PROBLEM A -> Reproduce the stock price simulation text in full, word for word.
....................
Stock Price Simulation

Larry Wasserman presents an interesting simulation in Problem 11, Chapter 3 of All of Statistics. The problem asks you to simulate the stock market by modeling a simple random walk. With probability 0.5 the price of the stock goes down $1 and with probability 0.5 the stock prices goes up $1. You may recognize this as the same setup in our two simple random walk examples modeling a particle on the real line.

This simulation is interesting because Wasserman notes that even with an equal probability of the stock moving up and down we’re likely to see patterns in the data. I ran some simulations that modeled the change in stock price over the course of 1,000 days and grabbed a couple of graphs to illustrate this point. For example, look at the graph below. It sure looks like this is a stock that’s tanking! However, it’s generated with the random walk I just described.

stock_plot1

Even stocks that generally hover around the origin seem to have noticeable dips and peaks that look like patterns to the human eye even though they are not.

stock_plot2

If we run the simulation multiple times it’s easy to see that if you consider any single stock it’s not so unlikely to get large variations in price (the light purple lines). However, when you consider the average price of all stocks, there is very little change over time as we would expect (the dark purple line).
....................
PROBLEM B -> In the entries, switch "minimum" to "lowest" from the line containing "What is the difference" through the end of the entries, and give only those lines with nothing else altered. Leave the pictures out of your answer.

MATERIALS PROVIDED ->
....................
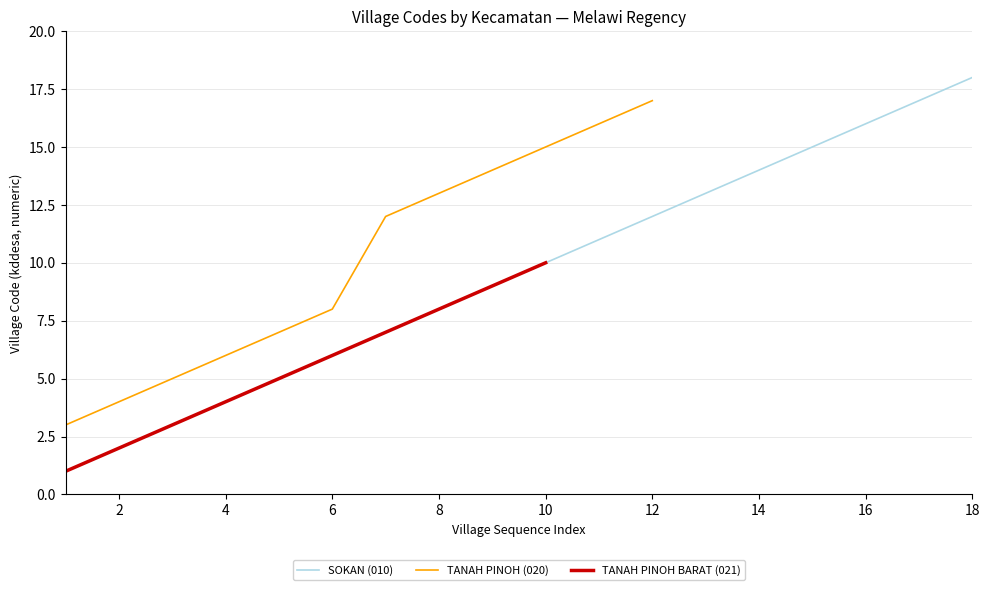

Which series has the largest range (max minus min)?

SOKAN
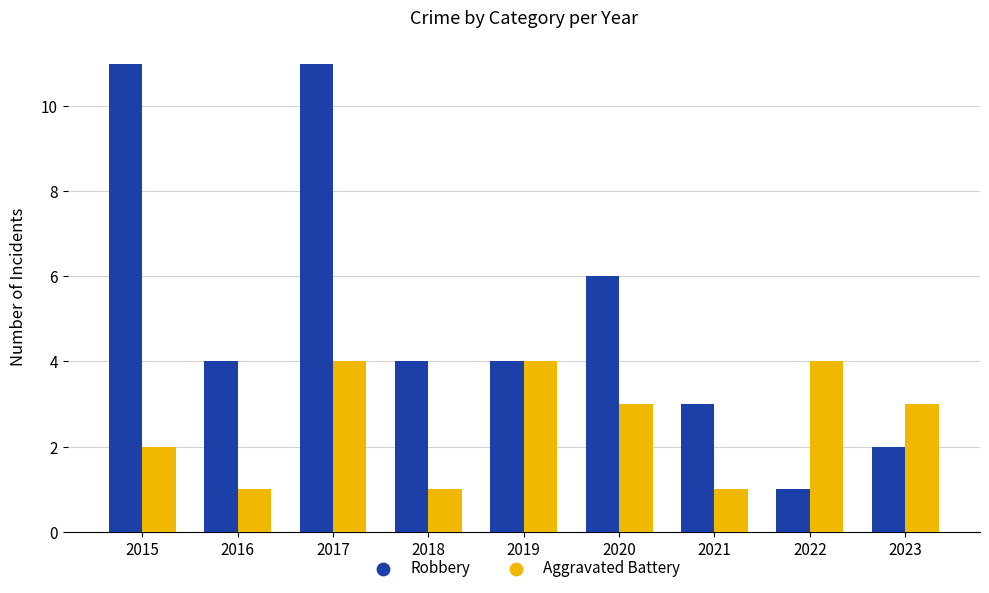

Which series has the largest total across all categories?

Robbery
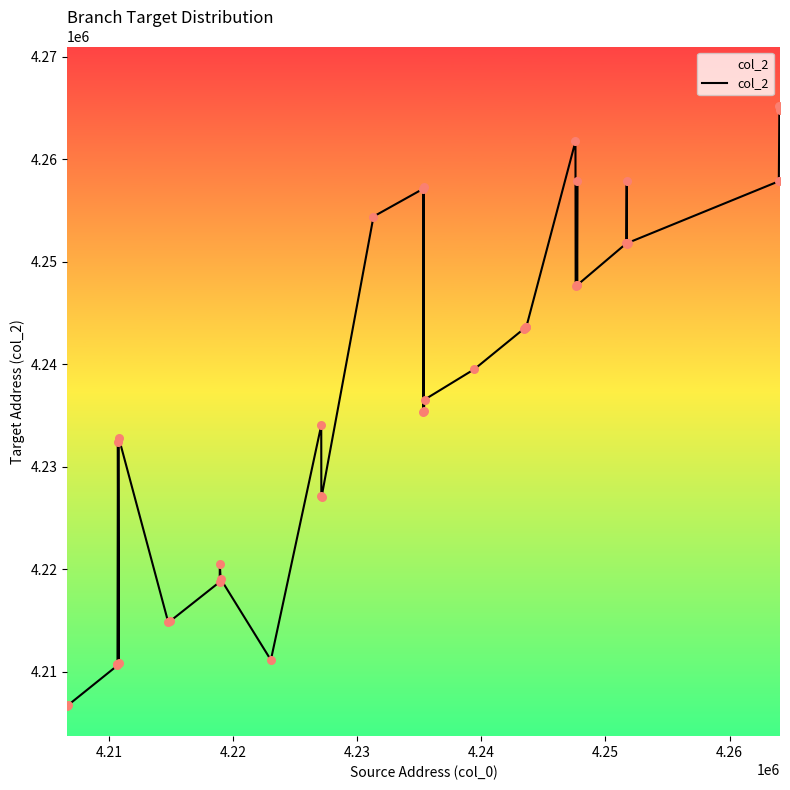

What is the difference between the maximum and minimum values?

58504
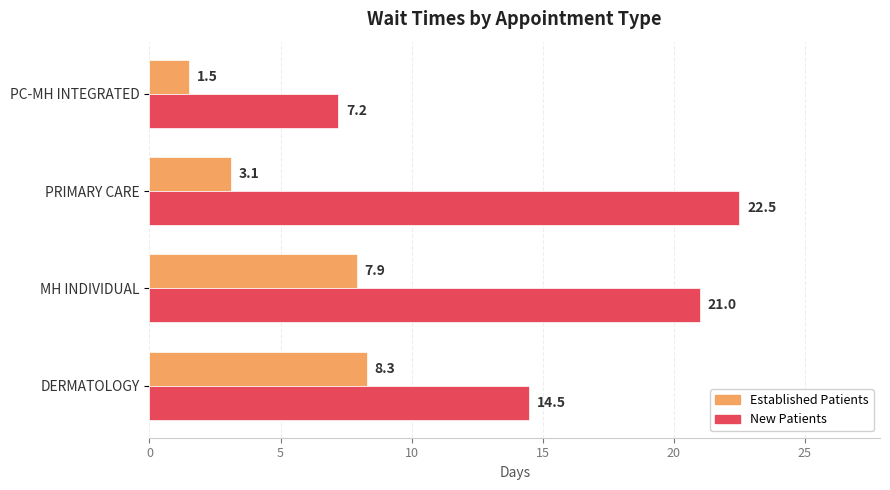

What is the greatest value displayed?

22.5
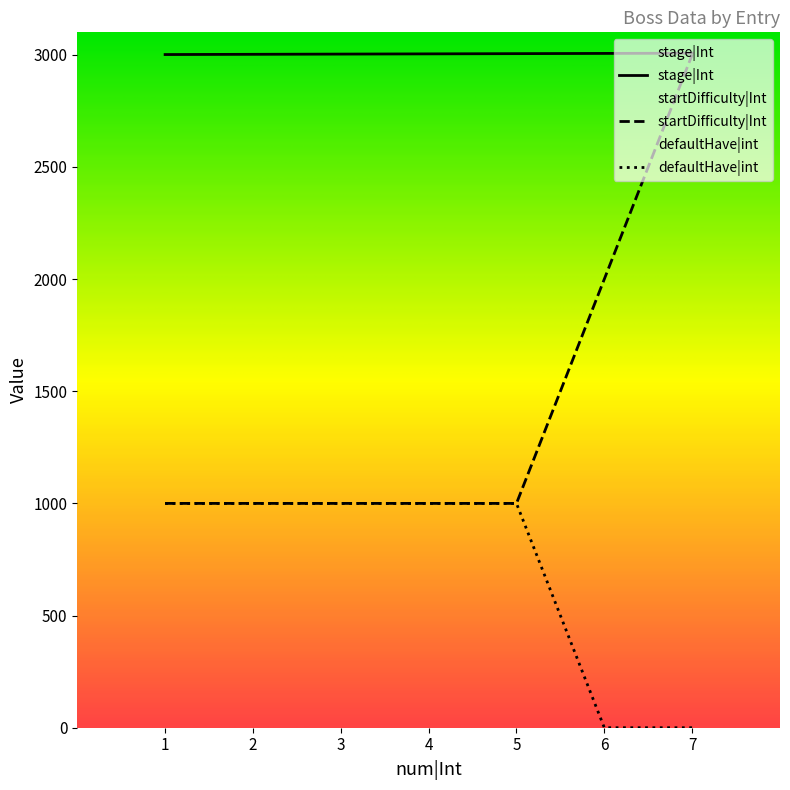

At which label does defaultHave|int reach its minimum?

6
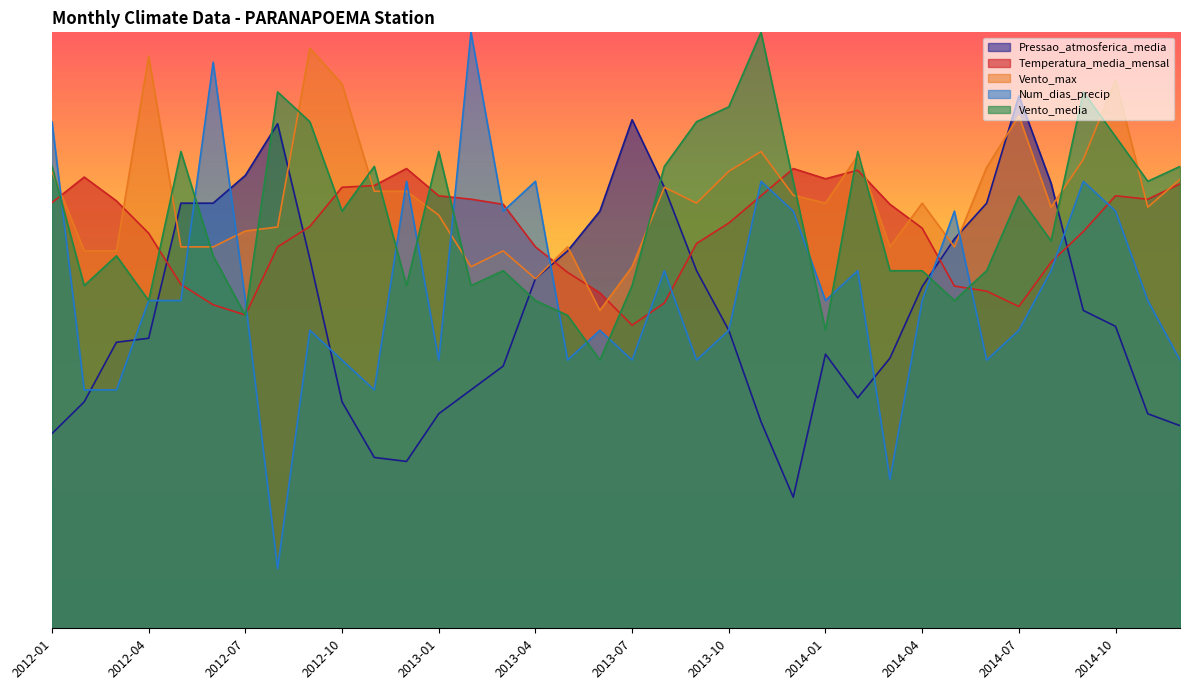

In Pressao_atmosferica_media, how many points are lower than both neighbors (excluding endpoints)?

3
....................
WRITTEN ANSWER A ->
Stock Price Simulation

Larry Wasserman presents an interesting simulation in Problem 11, Chapter 3 of All of Statistics. The problem asks you to simulate the stock market by modeling a simple random walk. With probability 0.5 the price of the stock goes down $1 and with probability 0.5 the stock prices goes up $1. You may recognize this as the same setup in our two simple random walk examples modeling a particle on the real line.

This simulation is interesting because Wasserman notes that even with an equal probability of the stock moving up and down we’re likely to see patterns in the data. I ran some simulations that modeled the change in stock price over the course of 1,000 days and grabbed a couple of graphs to illustrate this point. For example, look at the graph below. It sure looks like this is a stock that’s tanking! However, it’s generated with the random walk I just described.

stock_plot1

Even stocks that generally hover around the origin seem to have noticeable dips and peaks that look like patterns to the human eye even though they are not.

stock_plot2

If we run the simulation multiple times it’s easy to see that if you consider any single stock it’s not so unlikely to get large variations in price (the light purple lines). However, when you consider the average price of all stocks, there is very little change over time as we would expect (the dark purple line).

WRITTEN ANSWER B ->
What is the difference between the maximum and lowest values?

58504

What is the greatest value displayed?

22.5

At which label does defaultHave|int reach its lowest?

6

In Pressao_atmosferica_media, how many points are lower than both neighbors (excluding endpoints)?

3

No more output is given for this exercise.